Bien sûr, je comprends assez bien ceux qui tombent dans ce
travers. La domination des dominants est tellement dure, les inégalités
tellement élevées, les privilèges des privilégiés – dont j’ai bien conscience
de faire partie : moi pour le coup, je suis, à coup sûr, un héritier – tellement écrasants, qu’il doit être bien
tentant de disqualifier ceux qui en bénéficient pour ce qu’ils sont. Je n’ai, en fait, qu’une toute
petite idée de la colère que doivent ressentir ceux qui sont tout en bas de l’échelle
sociale – mais cette toute petite idée me suffit à comprendre qu’il soit bien
tentant d’user de stratégies rhétoriques injustes, et de dire : « je
peux être la victime d’une discrimination, mais par principe je ne peux pas en être
l’auteur ».
Et pourtant, je ne crois pas que l’injustice terrible subie
par les dominés justifie en aucune façon cette autre injustice qui consiste à
rejeter un discours pour ce qu’est son
auteur. Je ne vois pas en quoi cette seconde injustice permettrait de redresser
la première. Pas plus qu’elle ne justifie une atteinte aux droits fondamentaux,
comme la liberté d’expression. Oui, moi qui suis blanc, aisé, père de famille,
j’ai le droit non seulement de dire ce que je veux de l’islam, mais encore de
dire aux musulmans ce que, selon moi, ils devraient faire, de la même manière
que je n’interdis à personne de me dire ce qu’il pense que je devrais faire.

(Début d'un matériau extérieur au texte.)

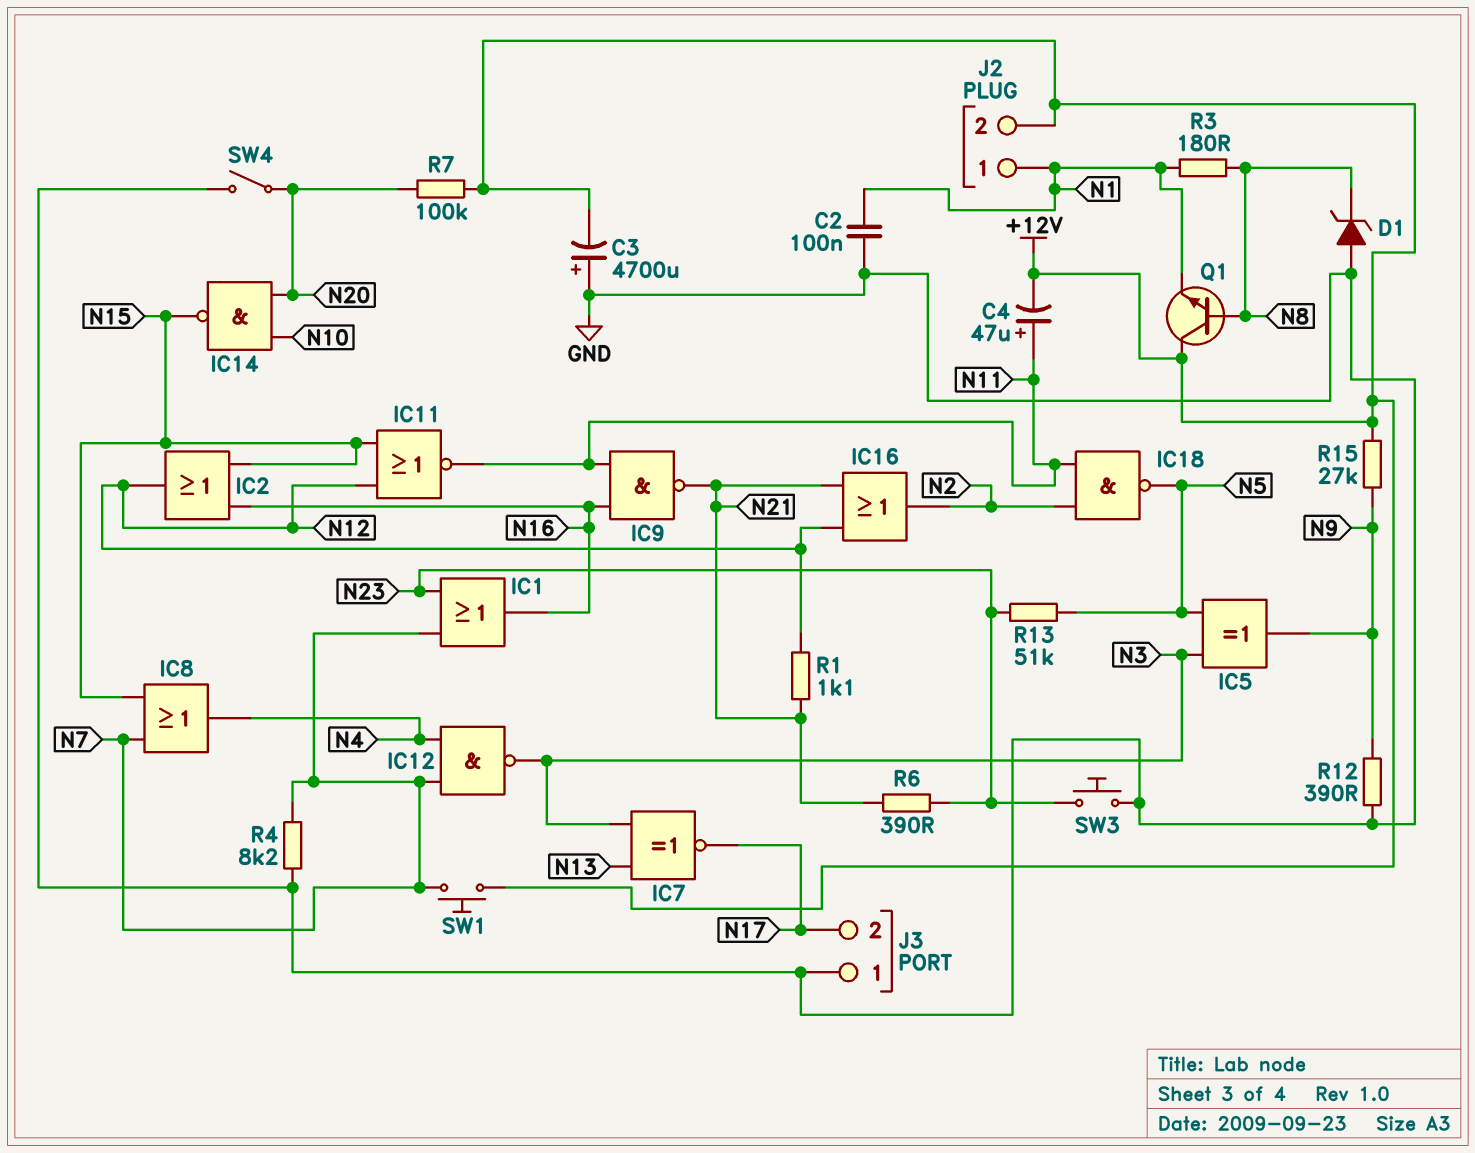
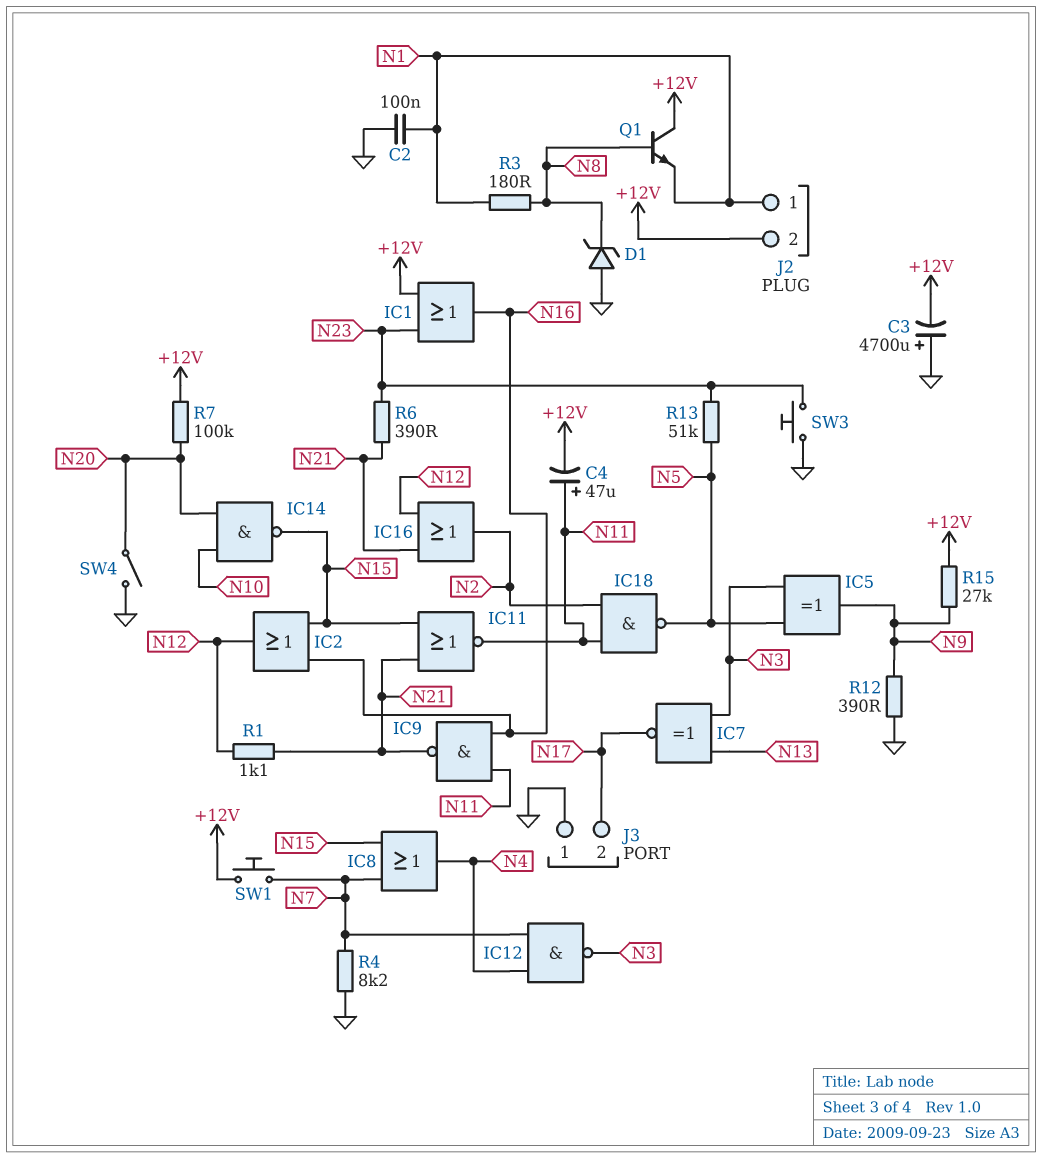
IC1: OR (in N7, in N23, out N16) -> OR (in +12V, in N23, out N16)
IC11: NOR (in N12, in N15, out N11) -> NOR (in N15, in N21, out N11)

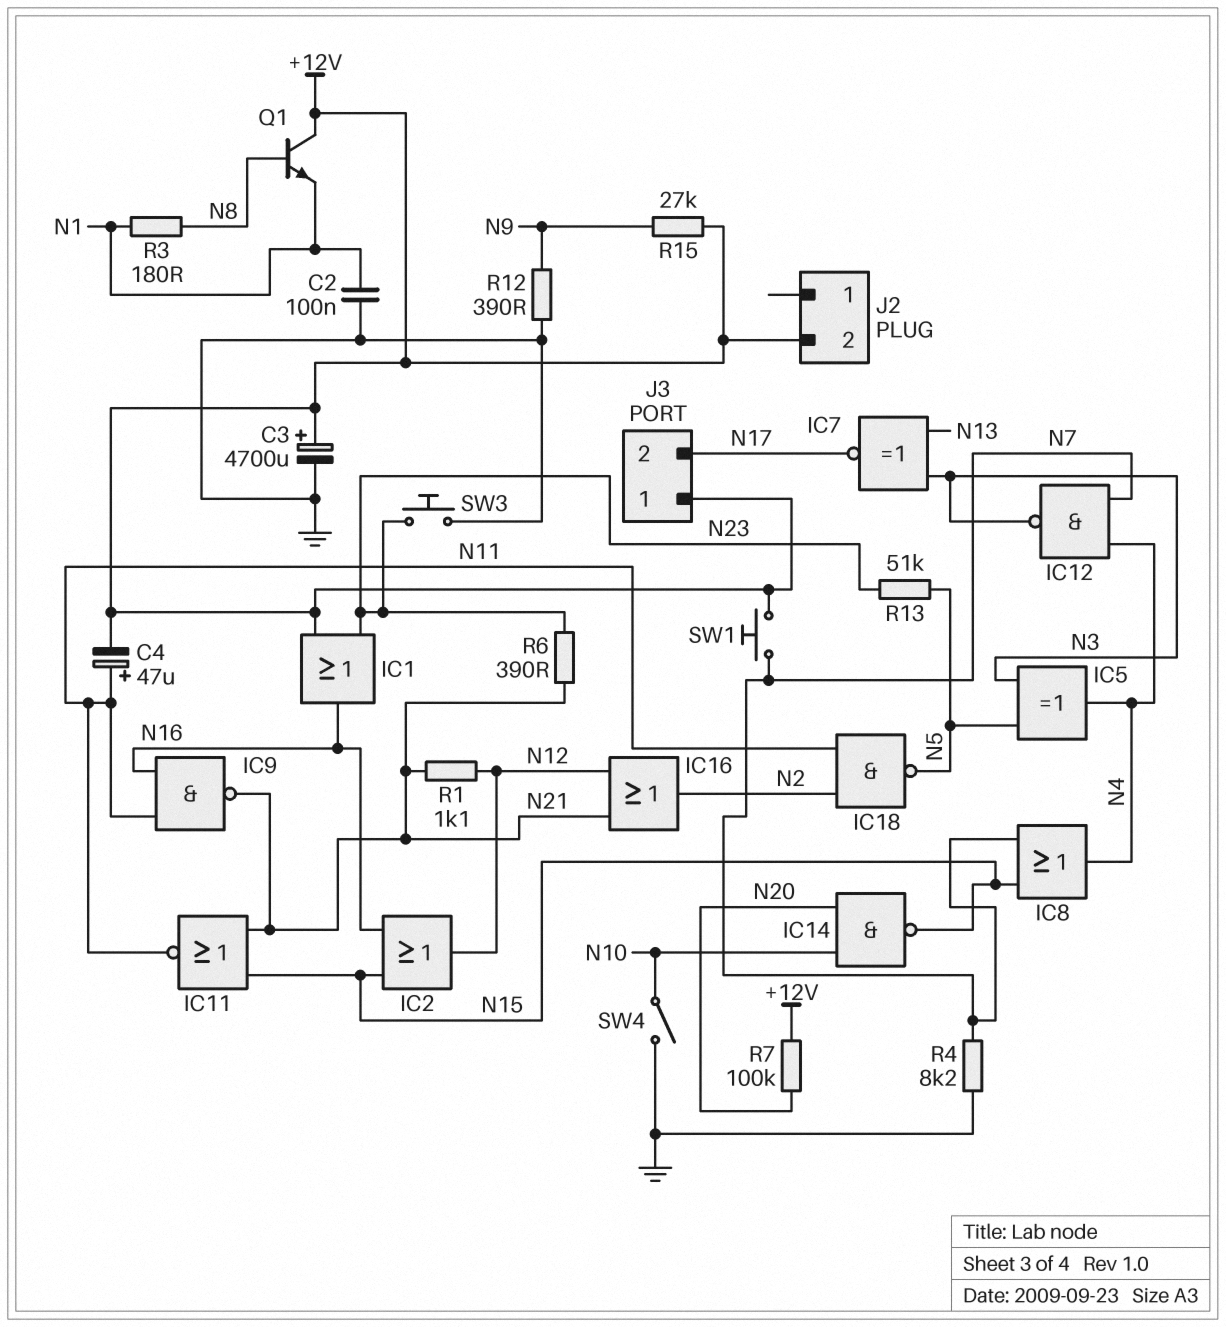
C3: 4700uF (plus GND, minus +12V) -> 4700uF (plus +12V, minus GND)
D1: zener (A GND, K N8) -> none
IC5: XOR (in N3, in N5, out N9) -> XOR (in N3, in N5, out N4)
J2 pin 1: N1 -> none
J3 pin 1: GND -> +12V
SW4: switch (GND, N20) -> switch (GND, N10)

Nombreux sont ceux qui me disent : « Tu n’es pas musulman, donc tu n’as
pas à dire aux musulmans ce qu’ils devraient faire » ; pourtant, de nombreux
parents d’élèves, qui ne sont pas professeurs eux-mêmes, ne se privent pas de
venir me dire ce que, selon eux, je devrais faire en tant que professeur – et c’est
bien leur droit. De la même manière, les gens qui me nient le droit de parler
de l’islamophobie (je dis bien d’en parler, pas de la nier, puisque je ne la
nie pas) au prétexte que je ne peux pas la subir ne se gênent pas, de leur
côté, pour nier l’existence même de la christianophobie.

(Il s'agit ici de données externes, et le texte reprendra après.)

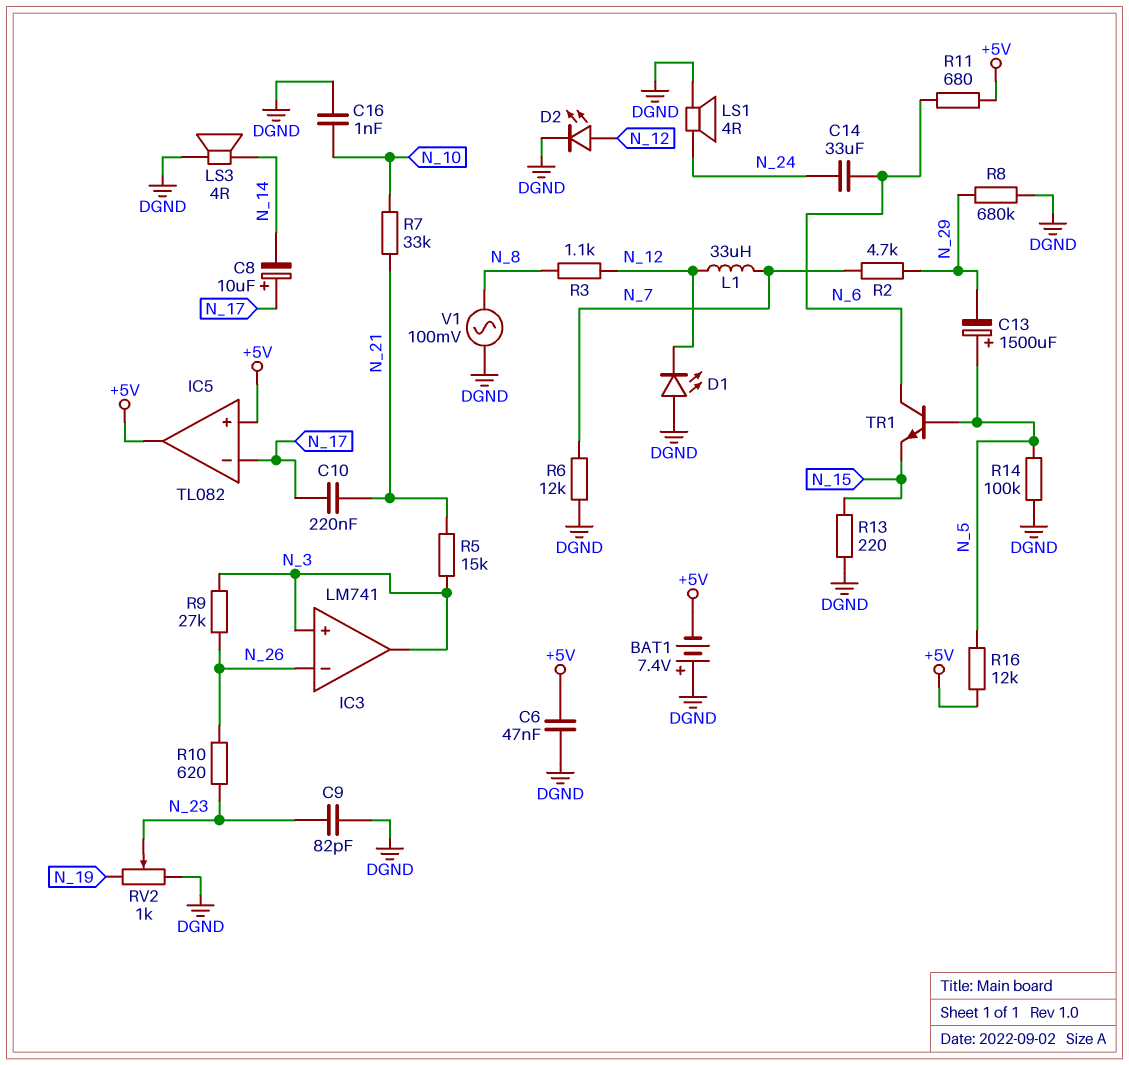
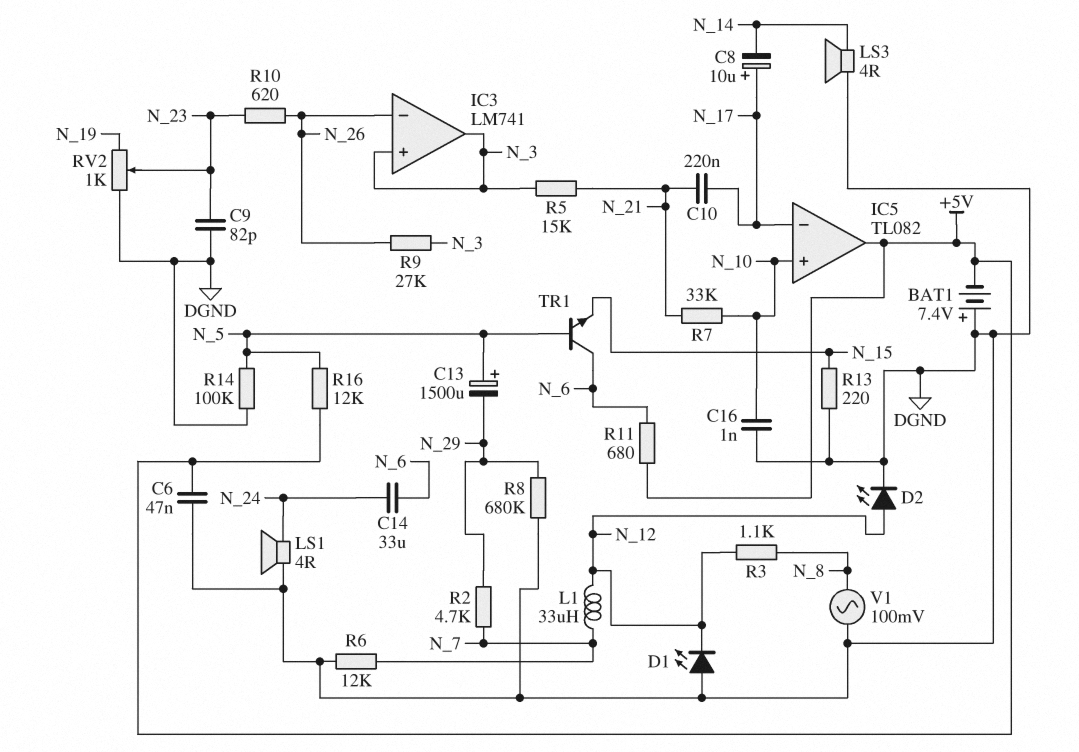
IC5 pin in+: +5V -> N_10

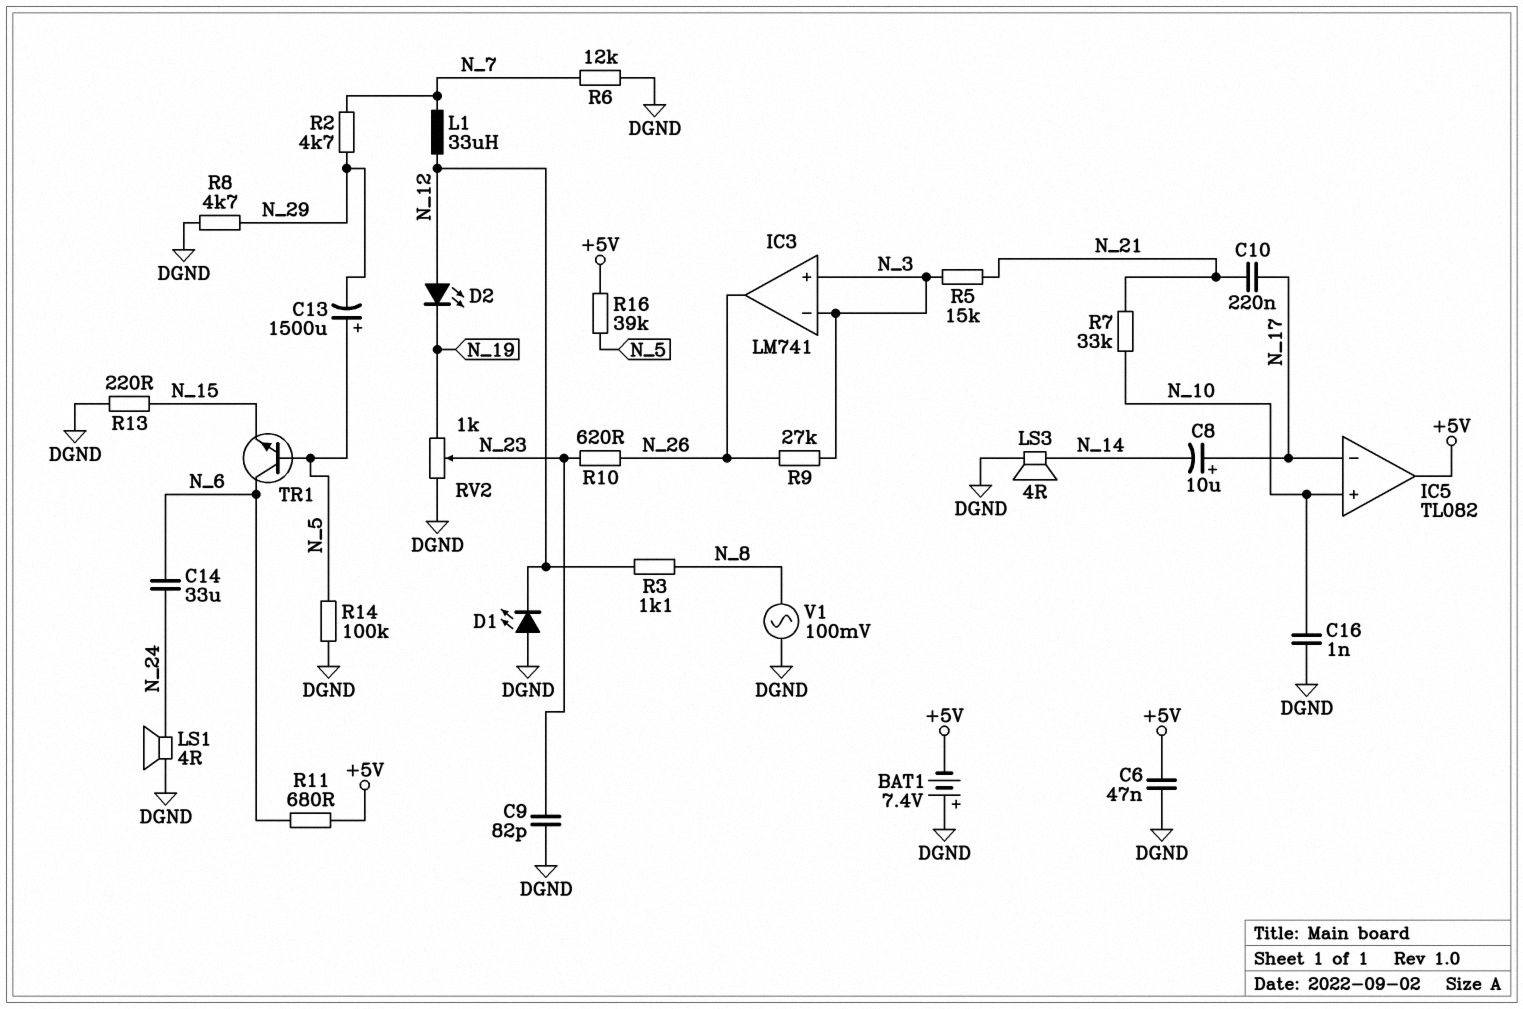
D2: LED (A N_12, K DGND) -> LED (A N_12, K N_19)
IC3 pin in-: N_26 -> N_3
IC3 pin out: N_3 -> N_26
R8: 680k (DGND, N_29) -> 4.7k (DGND, N_29)
R16: 12k (+5V, N_5) -> 39k (+5V, N_5)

Un droit fondamental n’est jamais sans limite aucune ;
mais il faut veiller à ce que les limites que lui fixe la loi soient toujours absolument
et rigoureusement nécessaires. On ne peut pas s’appuyer sur un contexte social,
fût-il aussi grave que les inégalités et les discriminations qui structurent
notre société, pour justifier une limitation injuste d’une liberté
fondamentale.
Outre ces considérations de droit, qui sont à mes yeux, de
très loin, les plus importantes, il faut également tenir compte de l’intérêt stratégique.

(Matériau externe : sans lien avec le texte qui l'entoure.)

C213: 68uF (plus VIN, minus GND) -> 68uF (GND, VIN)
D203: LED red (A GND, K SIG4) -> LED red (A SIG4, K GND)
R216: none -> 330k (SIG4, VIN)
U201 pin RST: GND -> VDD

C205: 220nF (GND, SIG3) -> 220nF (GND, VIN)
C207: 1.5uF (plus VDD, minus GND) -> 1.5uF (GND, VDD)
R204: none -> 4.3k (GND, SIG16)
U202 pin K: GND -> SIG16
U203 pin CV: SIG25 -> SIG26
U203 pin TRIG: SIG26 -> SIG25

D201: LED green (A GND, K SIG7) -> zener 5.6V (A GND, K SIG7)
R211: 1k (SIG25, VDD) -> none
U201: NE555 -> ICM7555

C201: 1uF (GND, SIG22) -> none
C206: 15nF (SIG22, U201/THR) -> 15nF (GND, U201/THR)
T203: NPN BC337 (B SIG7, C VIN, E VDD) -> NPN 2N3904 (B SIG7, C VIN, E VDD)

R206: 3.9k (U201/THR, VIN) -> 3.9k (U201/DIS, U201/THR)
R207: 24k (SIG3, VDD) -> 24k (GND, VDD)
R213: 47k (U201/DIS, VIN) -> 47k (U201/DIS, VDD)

Dire à tout bout de champ à n’importe qui qu’il est raciste ou islamophobe, c’est,
à mon sens, le meilleur moyen de répandre effectivement le racisme et l’islamophobie.
Répéter quotidiennement à un élève qu’il est stupide, ou à un enfant qu’il est
méchant, il n’y a pas de plus sûr moyen de le rendre tel. La critique est d’autant
plus difficile à accepter sereinement qu’elle nous semble injustifiée. Je ne
connais pas exactement les politiques menées par Juppé à Bordeaux, mais je suis
à peu près convaincu qu’il n’est pas un « bourreau des principes républicains ».
Finkielkraut est, fondamentalement, un humaniste préoccupé par l’accès à tous d’une
culture qu’il a lui-même reçue comme la plus grande des chances. De la même manière,
c’est vrai que j’ai du mal à accepter calmement d’être traité d’islamophobe
alors que je donne chaque semaine une demi-journée de mon temps pour que des
gens, musulmans à 95%, puissent obtenir des papiers et rester en France.
Je comprends la colère de ceux qui usent et abusent
des accusations d’islamophobie et de racisme. Mais ils n’ont rien à gagner à
faire monter la colère concurrente de ceux qu’ils pointent ainsi du doigt. Dans
la montée de ces colères et dans leur choc à venir résident non seulement la
défaite, déjà présente, de la pensée, mais encore celle, à venir, du droit et
de la paix.
Le pire c'est que pendant que les différentes communautés qui composent la France se battent pour des futilités, nos politiques, avec leur incompétence, ouvre la voie à un parti au idées aussi archaïques et déconnectées de la réalité que le FN.